Dataset extract:
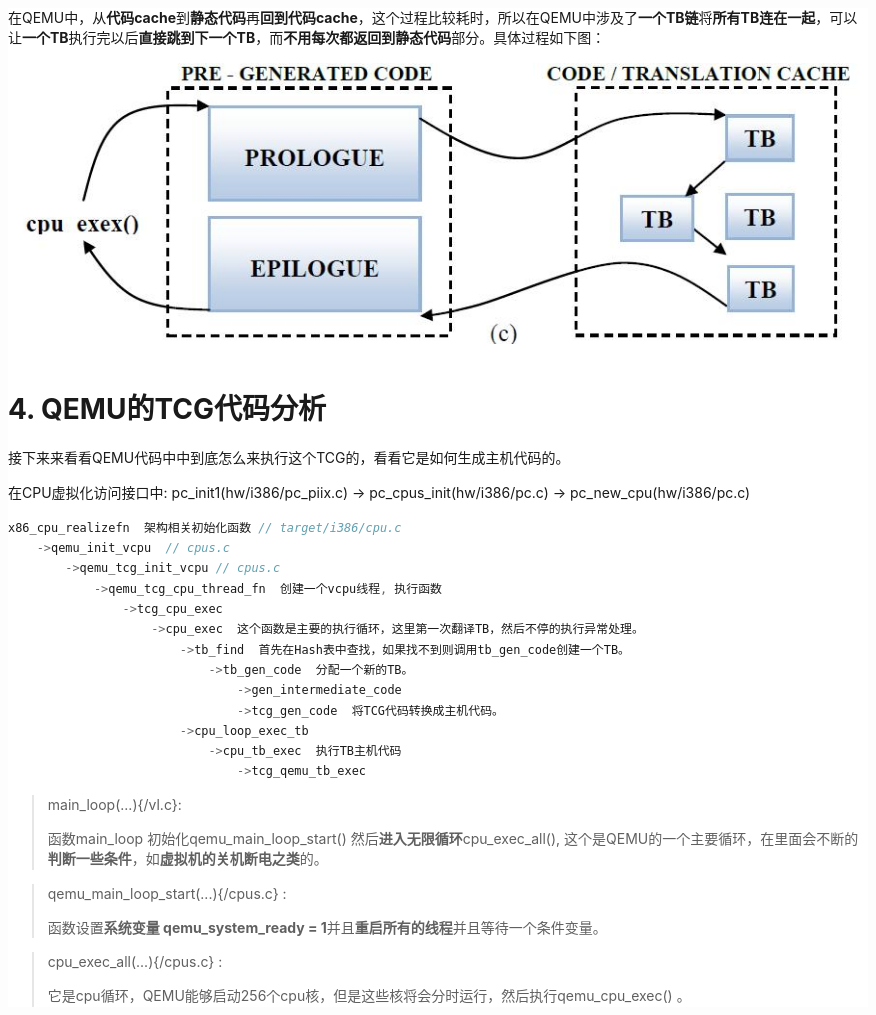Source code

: 在QEMU中，从**代码cache**到**静态代码**再**回到代码cache**，这个过程比较耗时，所以在QEMU中涉及了**一个TB链**将**所有TB连在一起**，可以让**一个TB**执行完以后**直接跳到下一个TB**，而**不用每次都返回到静态代码**部分。具体过程如下图：

![](./images/2019-06-04-20-26-37.png)

# 4. QEMU的TCG代码分析

接下来来看看QEMU代码中中到底怎么来执行这个TCG的，看看它是如何生成主机代码的。

在CPU虚拟化访问接口中: pc\_init1(hw/i386/pc\_piix.c) → pc\_cpus\_init(hw/i386/pc.c) → pc\_new\_cpu(hw/i386/pc.c)

```cpp
x86_cpu_realizefn  架构相关初始化函数 // target/i386/cpu.c
    ->qemu_init_vcpu  // cpus.c
        ->qemu_tcg_init_vcpu // cpus.c
            ->qemu_tcg_cpu_thread_fn  创建一个vcpu线程, 执行函数
                ->tcg_cpu_exec
                    ->cpu_exec  这个函数是主要的执行循环，这里第一次翻译TB，然后不停的执行异常处理。
                        ->tb_find  首先在Hash表中查找，如果找不到则调用tb_gen_code创建一个TB。
                            ->tb_gen_code  分配一个新的TB。
                                ->gen_intermediate_code
                                ->tcg_gen_code  将TCG代码转换成主机代码。
                        ->cpu_loop_exec_tb
                            ->cpu_tb_exec  执行TB主机代码
                                ->tcg_qemu_tb_exec
```

>main\_loop(...){/vl.c}:
>
>函数main\_loop 初始化qemu\_main\_loop\_start() 然后**进入无限循环**cpu\_exec\_all(), 这个是QEMU的一个主要循环，在里面会不断的**判断一些条件**，如**虚拟机的关机断电之类**的。


>qemu\_main\_loop\_start(...){/cpus.c} :
>
>函数设置**系统变量 qemu\_system\_ready = 1**并且**重启所有的线程**并且等待一个条件变量。 


>cpu\_exec\_all(...){/cpus.c} :
>
>它是cpu循环，QEMU能够启动256个cpu核，但是这些核将会分时运行，然后执行qemu\_cpu\_exec() 。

Task instructions: From the line containing "接下来来看看QEMU代码中中" to the final line of the data above, transcribe every line exactly and nothing more.

Response:
接下来来看看QEMU代码中中到底怎么来执行这个TCG的，看看它是如何生成主机代码的。

在CPU虚拟化访问接口中: pc\_init1(hw/i386/pc\_piix.c) → pc\_cpus\_init(hw/i386/pc.c) → pc\_new\_cpu(hw/i386/pc.c)

```cpp
x86_cpu_realizefn  架构相关初始化函数 // target/i386/cpu.c
    ->qemu_init_vcpu  // cpus.c
        ->qemu_tcg_init_vcpu // cpus.c
            ->qemu_tcg_cpu_thread_fn  创建一个vcpu线程, 执行函数
                ->tcg_cpu_exec
                    ->cpu_exec  这个函数是主要的执行循环，这里第一次翻译TB，然后不停的执行异常处理。
                        ->tb_find  首先在Hash表中查找，如果找不到则调用tb_gen_code创建一个TB。
                            ->tb_gen_code  分配一个新的TB。
                                ->gen_intermediate_code
                                ->tcg_gen_code  将TCG代码转换成主机代码。
                        ->cpu_loop_exec_tb
                            ->cpu_tb_exec  执行TB主机代码
                                ->tcg_qemu_tb_exec
```

>main\_loop(...){/vl.c}:
>
>函数main\_loop 初始化qemu\_main\_loop\_start() 然后**进入无限循环**cpu\_exec\_all(), 这个是QEMU的一个主要循环，在里面会不断的**判断一些条件**，如**虚拟机的关机断电之类**的。


>qemu\_main\_loop\_start(...){/cpus.c} :
>
>函数设置**系统变量 qemu\_system\_ready = 1**并且**重启所有的线程**并且等待一个条件变量。 


>cpu\_exec\_all(...){/cpus.c} :
>
>它是cpu循环，QEMU能够启动256个cpu核，但是这些核将会分时运行，然后执行qemu\_cpu\_exec() 。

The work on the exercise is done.